### What is required
From the line that contains "right knee: (335, 268)" through the line that contains "right knee: (117, 206)", output every line of the listing below exactly and leave out all the rest.

### Data shown
○ ○ ○ ○ ○
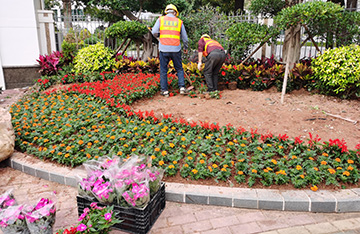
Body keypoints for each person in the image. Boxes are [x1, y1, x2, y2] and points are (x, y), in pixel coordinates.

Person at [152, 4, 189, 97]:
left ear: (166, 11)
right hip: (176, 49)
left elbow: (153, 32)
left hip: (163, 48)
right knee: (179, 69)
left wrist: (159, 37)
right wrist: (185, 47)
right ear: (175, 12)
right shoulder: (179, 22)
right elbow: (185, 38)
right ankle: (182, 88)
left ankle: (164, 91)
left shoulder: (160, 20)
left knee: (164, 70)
○ ○ ○ ○ ○
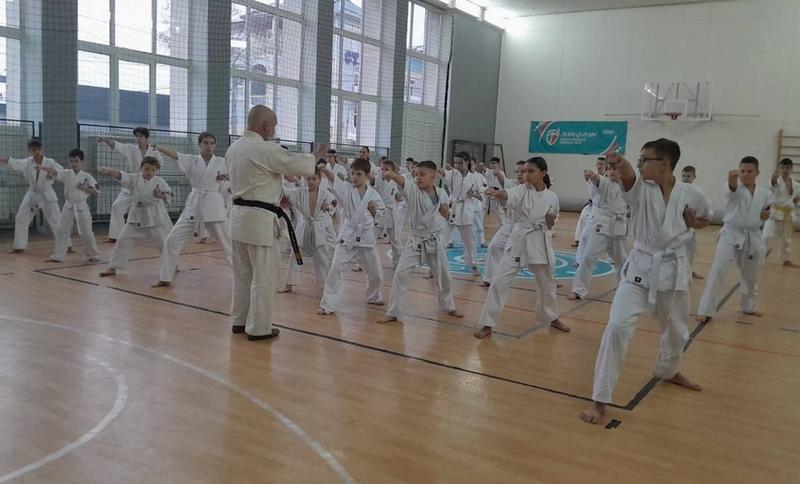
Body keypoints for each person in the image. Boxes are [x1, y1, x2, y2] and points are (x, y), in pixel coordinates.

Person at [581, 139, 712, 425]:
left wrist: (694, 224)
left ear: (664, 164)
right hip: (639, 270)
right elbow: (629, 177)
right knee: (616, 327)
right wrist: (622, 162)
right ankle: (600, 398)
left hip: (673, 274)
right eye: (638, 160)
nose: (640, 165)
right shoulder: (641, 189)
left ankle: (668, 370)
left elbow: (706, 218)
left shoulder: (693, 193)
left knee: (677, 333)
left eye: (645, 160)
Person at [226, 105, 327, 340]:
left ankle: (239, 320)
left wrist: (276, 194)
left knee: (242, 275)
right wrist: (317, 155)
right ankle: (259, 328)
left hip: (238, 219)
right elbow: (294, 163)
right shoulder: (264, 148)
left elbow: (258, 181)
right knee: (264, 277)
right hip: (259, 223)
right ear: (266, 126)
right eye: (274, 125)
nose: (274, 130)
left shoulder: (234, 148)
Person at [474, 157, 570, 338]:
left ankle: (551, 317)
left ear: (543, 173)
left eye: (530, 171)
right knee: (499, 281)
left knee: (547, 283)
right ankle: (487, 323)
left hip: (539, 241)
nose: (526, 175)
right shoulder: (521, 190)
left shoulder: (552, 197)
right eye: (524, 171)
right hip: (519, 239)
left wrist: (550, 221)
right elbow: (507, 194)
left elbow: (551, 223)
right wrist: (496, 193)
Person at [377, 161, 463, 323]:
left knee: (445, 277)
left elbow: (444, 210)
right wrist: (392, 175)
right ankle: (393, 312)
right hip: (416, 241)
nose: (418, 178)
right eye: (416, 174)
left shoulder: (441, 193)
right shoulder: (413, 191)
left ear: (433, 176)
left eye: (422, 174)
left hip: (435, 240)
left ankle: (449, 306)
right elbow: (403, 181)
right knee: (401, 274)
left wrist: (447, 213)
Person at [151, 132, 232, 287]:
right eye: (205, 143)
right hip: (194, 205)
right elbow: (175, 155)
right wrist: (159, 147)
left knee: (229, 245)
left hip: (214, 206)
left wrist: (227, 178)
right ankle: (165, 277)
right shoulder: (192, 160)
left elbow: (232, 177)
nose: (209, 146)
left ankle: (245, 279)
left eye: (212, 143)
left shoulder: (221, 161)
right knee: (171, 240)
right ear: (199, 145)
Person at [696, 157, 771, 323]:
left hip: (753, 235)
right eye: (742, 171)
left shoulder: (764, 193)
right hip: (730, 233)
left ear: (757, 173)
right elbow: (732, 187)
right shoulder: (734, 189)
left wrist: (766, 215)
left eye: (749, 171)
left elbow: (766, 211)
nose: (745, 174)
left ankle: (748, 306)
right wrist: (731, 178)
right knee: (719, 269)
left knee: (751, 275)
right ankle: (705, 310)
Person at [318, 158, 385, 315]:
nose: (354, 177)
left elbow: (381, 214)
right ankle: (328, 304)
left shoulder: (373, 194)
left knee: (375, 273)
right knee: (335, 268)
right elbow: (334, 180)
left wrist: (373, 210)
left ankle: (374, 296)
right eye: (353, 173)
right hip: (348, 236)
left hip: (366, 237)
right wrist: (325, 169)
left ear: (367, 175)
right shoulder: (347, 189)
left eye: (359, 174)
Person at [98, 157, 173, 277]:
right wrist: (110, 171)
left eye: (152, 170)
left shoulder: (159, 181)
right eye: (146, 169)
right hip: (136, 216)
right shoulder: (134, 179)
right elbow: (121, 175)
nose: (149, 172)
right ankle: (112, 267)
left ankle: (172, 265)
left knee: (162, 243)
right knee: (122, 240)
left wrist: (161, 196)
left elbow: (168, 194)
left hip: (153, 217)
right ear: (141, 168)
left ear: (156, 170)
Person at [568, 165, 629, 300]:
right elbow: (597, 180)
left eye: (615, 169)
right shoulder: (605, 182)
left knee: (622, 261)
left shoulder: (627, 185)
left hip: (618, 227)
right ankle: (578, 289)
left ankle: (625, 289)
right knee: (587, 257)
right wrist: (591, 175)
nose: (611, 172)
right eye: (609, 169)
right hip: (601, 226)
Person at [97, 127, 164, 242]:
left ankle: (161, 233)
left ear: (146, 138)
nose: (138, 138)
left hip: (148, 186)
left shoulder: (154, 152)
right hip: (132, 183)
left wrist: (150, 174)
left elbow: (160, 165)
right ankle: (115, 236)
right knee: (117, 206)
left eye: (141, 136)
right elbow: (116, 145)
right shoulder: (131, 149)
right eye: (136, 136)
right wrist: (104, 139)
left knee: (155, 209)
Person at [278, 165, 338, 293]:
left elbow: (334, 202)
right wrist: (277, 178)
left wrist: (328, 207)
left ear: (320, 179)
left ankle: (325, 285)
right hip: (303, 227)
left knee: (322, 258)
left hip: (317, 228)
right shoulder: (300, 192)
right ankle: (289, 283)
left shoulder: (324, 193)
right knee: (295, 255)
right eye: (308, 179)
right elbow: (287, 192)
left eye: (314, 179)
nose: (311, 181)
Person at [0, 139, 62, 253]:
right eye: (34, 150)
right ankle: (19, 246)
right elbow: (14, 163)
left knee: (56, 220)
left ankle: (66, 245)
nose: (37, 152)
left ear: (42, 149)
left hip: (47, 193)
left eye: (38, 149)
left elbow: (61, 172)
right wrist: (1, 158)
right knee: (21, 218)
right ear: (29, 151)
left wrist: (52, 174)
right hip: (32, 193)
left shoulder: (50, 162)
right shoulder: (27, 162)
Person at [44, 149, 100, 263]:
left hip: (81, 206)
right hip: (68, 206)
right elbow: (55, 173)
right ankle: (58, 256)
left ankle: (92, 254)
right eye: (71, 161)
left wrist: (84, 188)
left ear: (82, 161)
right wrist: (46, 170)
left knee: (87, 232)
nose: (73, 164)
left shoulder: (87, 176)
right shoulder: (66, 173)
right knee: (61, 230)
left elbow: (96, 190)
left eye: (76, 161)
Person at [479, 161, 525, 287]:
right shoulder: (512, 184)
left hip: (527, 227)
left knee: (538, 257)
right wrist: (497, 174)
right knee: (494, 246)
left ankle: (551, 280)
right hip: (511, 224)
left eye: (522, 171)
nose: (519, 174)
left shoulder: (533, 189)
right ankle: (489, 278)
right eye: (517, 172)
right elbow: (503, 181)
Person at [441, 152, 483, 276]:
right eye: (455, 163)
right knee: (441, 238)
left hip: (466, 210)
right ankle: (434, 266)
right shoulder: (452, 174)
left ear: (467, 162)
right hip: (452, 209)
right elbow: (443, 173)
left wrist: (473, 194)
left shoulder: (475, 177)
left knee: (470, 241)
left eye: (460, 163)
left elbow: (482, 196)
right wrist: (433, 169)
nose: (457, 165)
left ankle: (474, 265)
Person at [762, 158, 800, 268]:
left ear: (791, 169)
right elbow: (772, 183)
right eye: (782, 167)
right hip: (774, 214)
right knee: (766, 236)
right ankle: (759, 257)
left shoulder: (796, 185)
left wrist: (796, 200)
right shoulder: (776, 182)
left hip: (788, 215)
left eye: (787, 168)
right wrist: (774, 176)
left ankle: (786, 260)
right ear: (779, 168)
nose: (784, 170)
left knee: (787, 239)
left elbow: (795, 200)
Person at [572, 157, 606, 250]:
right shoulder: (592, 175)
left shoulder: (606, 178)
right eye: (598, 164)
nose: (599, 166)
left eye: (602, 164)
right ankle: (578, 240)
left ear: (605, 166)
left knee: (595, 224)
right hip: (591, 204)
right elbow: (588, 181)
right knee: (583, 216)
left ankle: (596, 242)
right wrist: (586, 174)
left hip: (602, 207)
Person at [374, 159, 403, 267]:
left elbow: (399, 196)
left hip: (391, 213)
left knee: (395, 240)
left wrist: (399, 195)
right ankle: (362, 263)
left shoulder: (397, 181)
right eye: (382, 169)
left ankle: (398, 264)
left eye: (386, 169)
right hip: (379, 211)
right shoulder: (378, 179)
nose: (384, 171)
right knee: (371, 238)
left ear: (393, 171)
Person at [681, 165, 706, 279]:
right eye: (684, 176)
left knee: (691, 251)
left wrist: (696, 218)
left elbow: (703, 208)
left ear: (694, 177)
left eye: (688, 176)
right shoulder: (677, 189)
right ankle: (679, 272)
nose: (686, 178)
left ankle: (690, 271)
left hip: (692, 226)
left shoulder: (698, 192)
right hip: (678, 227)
○ ○ ○ ○ ○
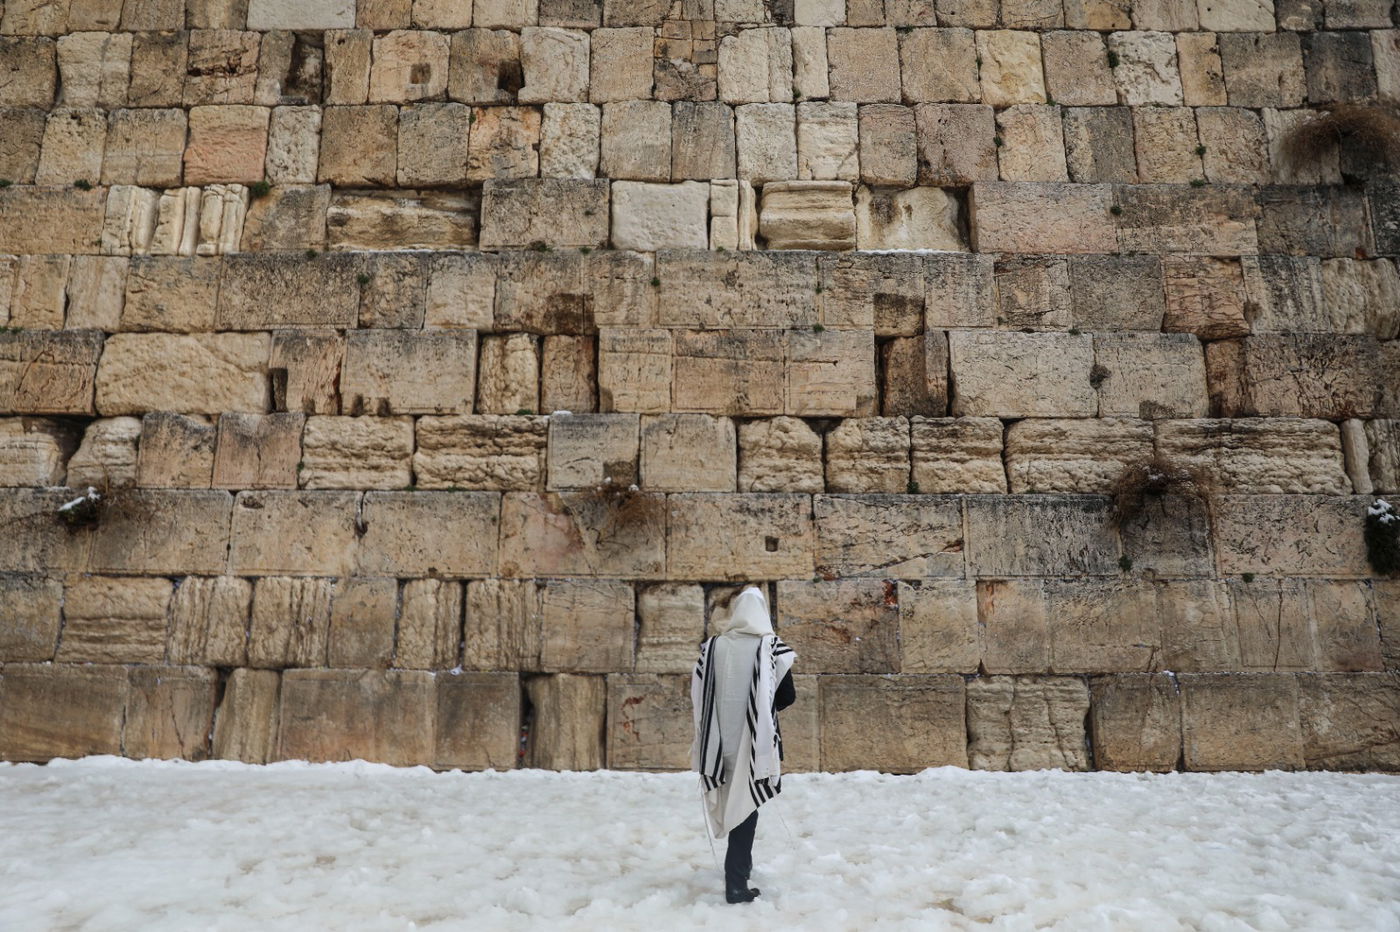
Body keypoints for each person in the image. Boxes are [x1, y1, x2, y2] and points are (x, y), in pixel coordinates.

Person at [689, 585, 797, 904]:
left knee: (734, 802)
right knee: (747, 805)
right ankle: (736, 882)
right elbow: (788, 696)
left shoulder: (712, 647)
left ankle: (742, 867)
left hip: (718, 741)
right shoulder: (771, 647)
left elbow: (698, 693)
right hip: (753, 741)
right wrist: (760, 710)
○ ○ ○ ○ ○
### Response to this exercise
right knee: (335, 268)
right elbow: (334, 180)
left wrist: (373, 210)
left ankle: (374, 296)
right eye: (353, 173)
right hip: (348, 236)
left hip: (366, 237)
right wrist: (325, 169)
left ear: (367, 175)
right shoulder: (347, 189)
left eye: (359, 174)
Person at [98, 157, 173, 277]:
right wrist: (110, 171)
left eye: (152, 170)
left shoulder: (159, 181)
right eye: (146, 169)
right hip: (136, 216)
right shoulder: (134, 179)
right elbow: (121, 175)
nose: (149, 172)
right ankle: (112, 267)
left ankle: (172, 265)
left knee: (162, 243)
right knee: (122, 240)
left wrist: (161, 196)
left elbow: (168, 194)
left hip: (153, 217)
right ear: (141, 168)
left ear: (156, 170)
Person at [568, 165, 629, 300]:
right elbow: (597, 180)
left eye: (615, 169)
right shoulder: (605, 182)
left knee: (622, 261)
left shoulder: (627, 185)
left hip: (618, 227)
right ankle: (578, 289)
left ankle: (625, 289)
right knee: (587, 257)
right wrist: (591, 175)
nose: (611, 172)
right eye: (609, 169)
right hip: (601, 226)
Person at [97, 127, 164, 242]:
left ankle: (161, 233)
left ear: (146, 138)
nose: (138, 138)
left hip: (148, 186)
left shoulder: (154, 152)
right hip: (132, 183)
left wrist: (150, 174)
left elbow: (160, 165)
right ankle: (115, 236)
right knee: (117, 206)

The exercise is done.